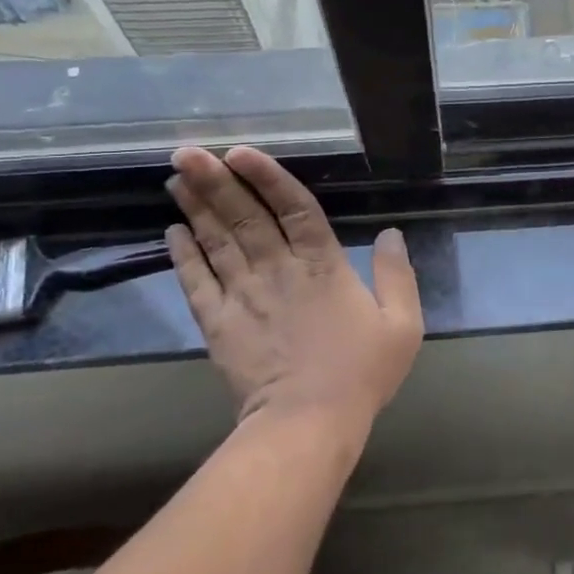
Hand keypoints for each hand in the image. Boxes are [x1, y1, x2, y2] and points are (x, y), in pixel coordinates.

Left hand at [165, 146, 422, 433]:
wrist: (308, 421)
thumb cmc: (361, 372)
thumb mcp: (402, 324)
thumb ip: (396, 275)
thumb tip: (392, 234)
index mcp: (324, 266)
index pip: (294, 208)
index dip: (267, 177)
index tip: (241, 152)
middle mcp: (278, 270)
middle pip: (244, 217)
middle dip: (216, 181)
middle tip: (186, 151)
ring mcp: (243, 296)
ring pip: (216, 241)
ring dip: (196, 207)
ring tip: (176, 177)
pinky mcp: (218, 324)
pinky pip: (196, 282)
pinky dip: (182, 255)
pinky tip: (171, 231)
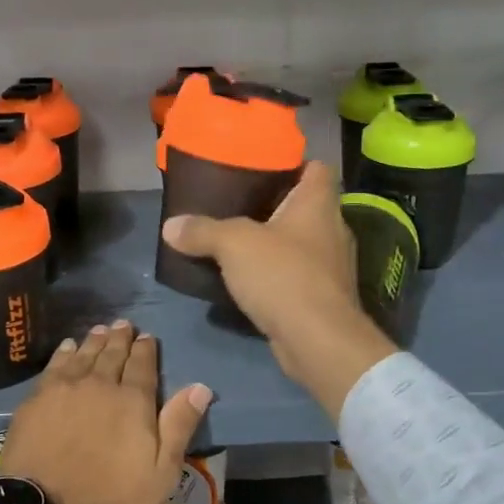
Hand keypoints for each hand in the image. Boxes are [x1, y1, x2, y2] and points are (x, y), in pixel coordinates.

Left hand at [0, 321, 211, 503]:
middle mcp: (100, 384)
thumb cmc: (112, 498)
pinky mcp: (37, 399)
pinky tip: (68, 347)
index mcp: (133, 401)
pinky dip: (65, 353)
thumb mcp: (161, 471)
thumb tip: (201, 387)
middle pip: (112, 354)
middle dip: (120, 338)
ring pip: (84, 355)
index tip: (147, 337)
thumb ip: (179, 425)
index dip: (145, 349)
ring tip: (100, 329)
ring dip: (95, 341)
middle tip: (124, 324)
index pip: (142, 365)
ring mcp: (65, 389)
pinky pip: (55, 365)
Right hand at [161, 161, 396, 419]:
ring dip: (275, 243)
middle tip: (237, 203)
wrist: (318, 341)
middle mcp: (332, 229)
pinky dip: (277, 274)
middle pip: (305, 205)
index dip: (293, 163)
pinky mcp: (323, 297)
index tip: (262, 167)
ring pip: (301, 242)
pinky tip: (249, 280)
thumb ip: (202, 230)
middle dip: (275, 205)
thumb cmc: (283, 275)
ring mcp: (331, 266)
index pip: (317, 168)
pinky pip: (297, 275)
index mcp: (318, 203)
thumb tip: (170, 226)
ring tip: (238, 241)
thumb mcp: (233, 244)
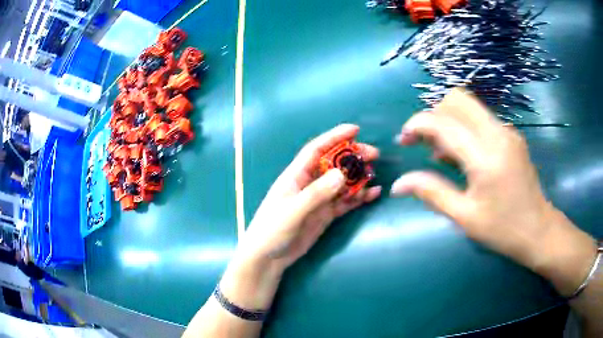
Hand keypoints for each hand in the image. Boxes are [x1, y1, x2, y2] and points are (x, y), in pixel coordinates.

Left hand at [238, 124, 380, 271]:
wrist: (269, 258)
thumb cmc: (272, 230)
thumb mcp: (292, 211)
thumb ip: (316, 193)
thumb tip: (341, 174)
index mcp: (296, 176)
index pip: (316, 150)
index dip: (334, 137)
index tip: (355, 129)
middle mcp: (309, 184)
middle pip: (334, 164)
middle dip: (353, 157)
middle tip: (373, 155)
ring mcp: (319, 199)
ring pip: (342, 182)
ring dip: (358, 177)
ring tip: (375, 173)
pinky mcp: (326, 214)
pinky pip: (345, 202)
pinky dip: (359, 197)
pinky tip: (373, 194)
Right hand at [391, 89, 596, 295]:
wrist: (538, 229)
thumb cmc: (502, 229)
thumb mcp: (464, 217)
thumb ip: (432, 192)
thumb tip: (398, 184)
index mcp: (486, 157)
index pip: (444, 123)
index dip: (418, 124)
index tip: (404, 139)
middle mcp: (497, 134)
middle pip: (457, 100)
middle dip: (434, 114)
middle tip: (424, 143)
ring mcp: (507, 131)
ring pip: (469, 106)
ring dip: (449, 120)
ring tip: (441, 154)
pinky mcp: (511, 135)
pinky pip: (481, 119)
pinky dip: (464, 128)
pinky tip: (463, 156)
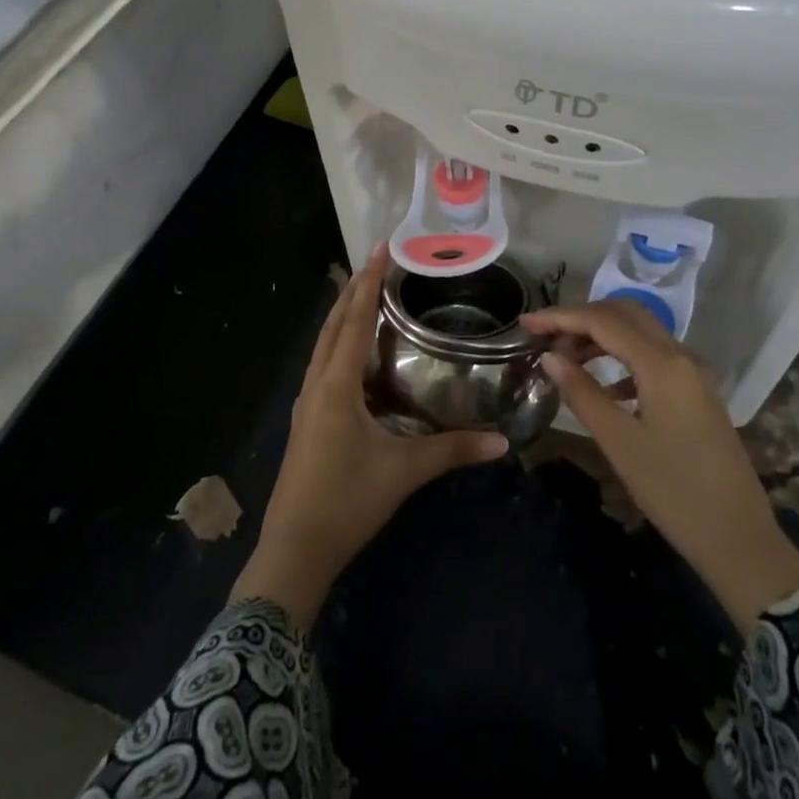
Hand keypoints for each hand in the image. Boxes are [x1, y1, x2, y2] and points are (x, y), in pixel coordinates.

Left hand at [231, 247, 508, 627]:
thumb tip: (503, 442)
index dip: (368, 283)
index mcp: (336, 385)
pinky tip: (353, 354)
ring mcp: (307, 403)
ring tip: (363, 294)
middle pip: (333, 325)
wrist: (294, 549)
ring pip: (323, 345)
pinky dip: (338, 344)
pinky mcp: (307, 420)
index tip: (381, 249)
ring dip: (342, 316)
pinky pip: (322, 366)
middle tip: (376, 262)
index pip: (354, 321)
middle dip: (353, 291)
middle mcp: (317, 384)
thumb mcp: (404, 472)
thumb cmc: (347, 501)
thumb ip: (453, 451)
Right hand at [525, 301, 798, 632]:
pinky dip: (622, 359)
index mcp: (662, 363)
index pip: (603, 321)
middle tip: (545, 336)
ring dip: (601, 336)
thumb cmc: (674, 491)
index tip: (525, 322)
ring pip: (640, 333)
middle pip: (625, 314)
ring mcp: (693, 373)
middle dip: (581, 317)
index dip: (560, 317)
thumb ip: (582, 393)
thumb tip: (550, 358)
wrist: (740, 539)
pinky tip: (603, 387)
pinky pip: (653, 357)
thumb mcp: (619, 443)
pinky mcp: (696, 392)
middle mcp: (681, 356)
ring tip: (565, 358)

------------------------------------------------------------------------

Work request: No line before the one with "index mcp: (336, 385)" belongs in the answer; copy that line and the rest of the records exactly.

Reply to the exercise:
index mcp: (336, 385)
pinky tip: (353, 354)
ring mcp: (307, 403)
ring tip: (363, 294)
middle pip: (333, 325)
wrist: (294, 549)
ring pip: (323, 345)
pinky dip: (338, 344)
pinky mcp: (307, 420)
index tip: (381, 249)
ring dip: (342, 316)
pinky pip: (322, 366)
middle tip: (376, 262)
index pip: (354, 321)
middle dip: (353, 291)
middle mcp: (317, 384)
thumb mcp: (404, 472)
thumb cmc: (347, 501)
thumb ip: (453, 451)
Right hand at [525, 301, 798, 632]:
pinky dip: (622, 359)
index mcp: (662, 363)
index pip: (603, 321)
middle tip: (545, 336)
ring dip: (601, 336)
thumb cmc: (674, 491)
index tip: (525, 322)
ring pip: (640, 333)
middle pip: (625, 314)
ring mcp: (693, 373)
middle dip: (581, 317)
index dip: (560, 317)
thumb ip: (582, 393)
thumb tip: (550, 358)
wrist: (740, 539)
pinky tip: (603, 387)
pinky pip: (653, 357)
thumb mcp: (619, 443)
pinky mcp: (696, 392)
middle mcp: (681, 356)
ring tip: (565, 358)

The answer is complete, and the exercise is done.